One misconception about sustainability is that it’s not an economic concern and just an environmental issue. With the endless consumption of finite resources, it’s not only the planet that’s suffering. This harmful practice is also affecting several economic resources include healthcare and education. With this alarming issue, many homeowners practice sustainable lifestyles to play their part in preserving the environment.
This shift in lifestyle urged individuals and families into building more eco-friendly homes. Over the past years, numerous residential contractors are also working on green builds. You can now see residential buildings using solar-energy systems and single-family homes installing energy-efficient lighting. But besides those mainstream eco-friendly strategies, there are more ways for you to build a sustainable family home or residential building. Here are they.
1. Build a smaller house
This may not be applicable for a residential building. But if you’re working on a property such as a single-attached home, building it to be smaller is a wise move. Smaller homes obviously require less energy to warm or cool down and fewer building materials. In fact, the popular movement of tiny homes promotes the use of recycled or reclaimed materials in home building. In designing a home, it’s advisable to only have a number of rooms that match the number of people who will live in it.

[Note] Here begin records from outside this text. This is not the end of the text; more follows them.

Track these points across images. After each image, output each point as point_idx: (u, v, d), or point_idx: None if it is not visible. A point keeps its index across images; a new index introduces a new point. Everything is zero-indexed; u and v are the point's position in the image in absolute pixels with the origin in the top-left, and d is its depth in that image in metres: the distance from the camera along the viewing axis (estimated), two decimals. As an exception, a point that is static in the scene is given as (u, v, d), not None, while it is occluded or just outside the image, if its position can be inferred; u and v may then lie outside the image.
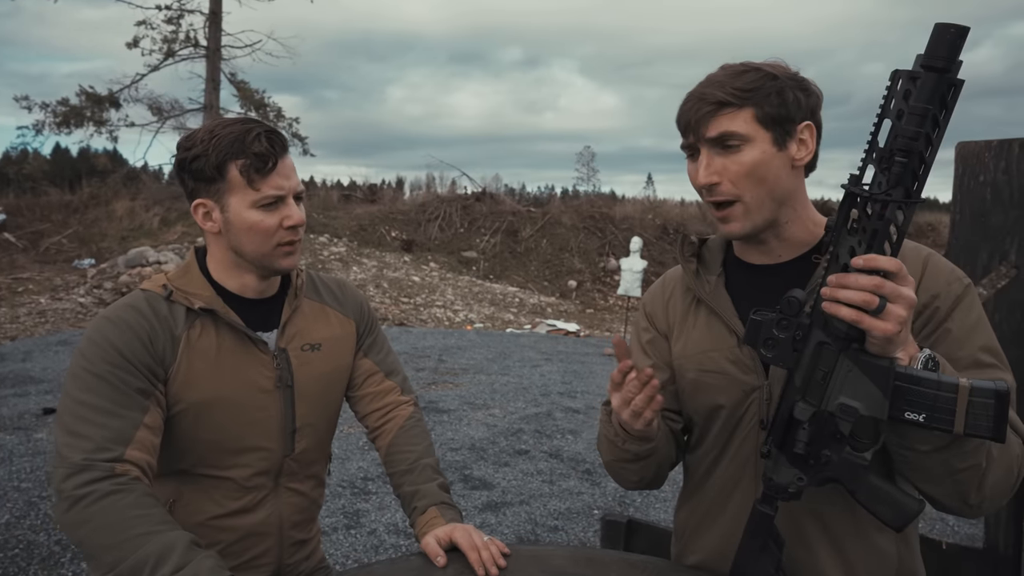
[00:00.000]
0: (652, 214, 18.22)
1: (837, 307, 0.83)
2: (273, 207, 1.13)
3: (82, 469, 1.00)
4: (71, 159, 24.92)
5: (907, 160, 0.80)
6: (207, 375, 1.14)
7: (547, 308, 13.63)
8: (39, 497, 3.61)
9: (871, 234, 0.83)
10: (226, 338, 1.17)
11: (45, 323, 9.64)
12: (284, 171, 1.14)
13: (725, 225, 1.03)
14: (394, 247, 15.98)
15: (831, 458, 0.89)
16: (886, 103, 0.82)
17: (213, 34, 19.60)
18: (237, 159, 1.10)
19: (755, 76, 1.00)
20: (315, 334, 1.27)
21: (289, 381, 1.22)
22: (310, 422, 1.25)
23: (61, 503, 0.99)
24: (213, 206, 1.15)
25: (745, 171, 0.99)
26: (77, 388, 1.06)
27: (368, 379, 1.35)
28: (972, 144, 1.82)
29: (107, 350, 1.08)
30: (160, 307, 1.14)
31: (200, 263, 1.22)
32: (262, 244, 1.15)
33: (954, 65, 0.79)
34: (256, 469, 1.20)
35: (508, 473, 4.29)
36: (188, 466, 1.17)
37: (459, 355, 8.11)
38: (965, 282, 1.00)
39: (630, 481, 1.14)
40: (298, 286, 1.27)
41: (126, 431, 1.04)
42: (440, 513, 1.18)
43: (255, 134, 1.11)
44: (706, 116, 1.00)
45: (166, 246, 13.75)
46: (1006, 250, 1.75)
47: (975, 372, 0.95)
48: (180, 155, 1.14)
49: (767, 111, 0.99)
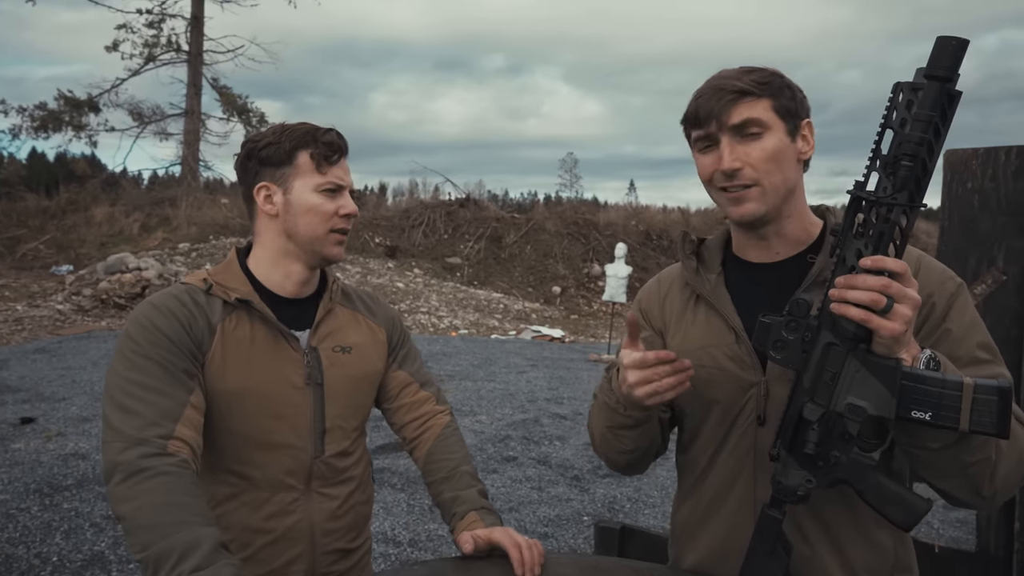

Smaller housing options are becoming a popular choice for many rural and urban settings nowadays, not just because of their efficiency. Such homes also promote lower environmental impact, affordability, and minimal maintenance costs.
2. Install energy-efficient systems and appliances
One of the biggest sustainability trends today is the use of energy-efficient systems and appliances. Besides solar-energy systems, numerous residential buildings today use high-performing building envelopes to minimize energy loss, from air-sealed construction to high-performing glazing and windows. Others even use high-performance controlled ventilation, including heat recovery and mechanical insulation.
To ensure proper installation and efficiency of building systems such as envelope, electrical, and plumbing systems, building owners are advised to carry out commissioning. Building commissioning doesn’t just help maximize energy efficiency; it also prevents costly breakdowns and ensures occupant safety.
As for the average homeowners who don’t need such building systems, using energy-efficient appliances is just as helpful. Some appliances with energy-efficient models include dishwashers, furnaces, dehumidifiers, air conditioners, and refrigerators. Buy appliances with ENERGY STAR rating or symbol.
3. Installing proper insulation
Insulation isn’t used on smaller homes only. It is also used on tall residential buildings to lower their energy consumption and keep the costs down. Primarily promoting energy efficiency, insulating helps protect our planet by reducing carbon dioxide emissions, which is climate change’s main driver. However, with improper insulation, you are likely to spend more on the heating and cooling of your space or building, demanding to run more resources.
For residential builders and homeowners, it is best to avoid harmful insulation materials like fiberglass. Insulation options such as wool, cotton, or cork are safer and more sustainable materials to consider. In specific, some types of eco-friendly insulation include aerogel, sheep’s wool, polystyrene, icynene, and cellulose.
In case you don’t have the relevant skills and knowledge in insulating, hire an expert to do it to avoid poor insulation. It’s also a smart decision to have regular inspections for your residential property’s insulation and air sealing. The U.S. Department of Energy recommends having these inspections at least once a year.
4. Cool your roof
For single-family houses, the roofing material can make a significant impact on the structure’s energy efficiency. Professional builders recommend using products that reflect the energy of the sun away from the roof itself. Roofing products that hold less heat for less time and cool faster at night are also great options. Some materials that offer eco-friendly benefits include metal roofs, white tiles, slate, and terra cotta.
Take note, though, that such products have different degrees of green benefits, so check their qualities first. While most green roofing options tend to be a bit expensive, you can surely recoup your money in the long run since they require minimal maintenance and are energy-saving too. In fact, green roofs are even more widely used by commercial buildings than residential ones.
There are many smart building options and green products out there that can help your home or residential building perform better and reduce its environmental impact. As the concept of green building continues to create a positive impact on our planet, you’d not run out of ideas to take into account. So regardless if you’re a simple homeowner building your tiny home or someone planning to build a residential condominium, the green practices in this blog are absolutely worth investing in.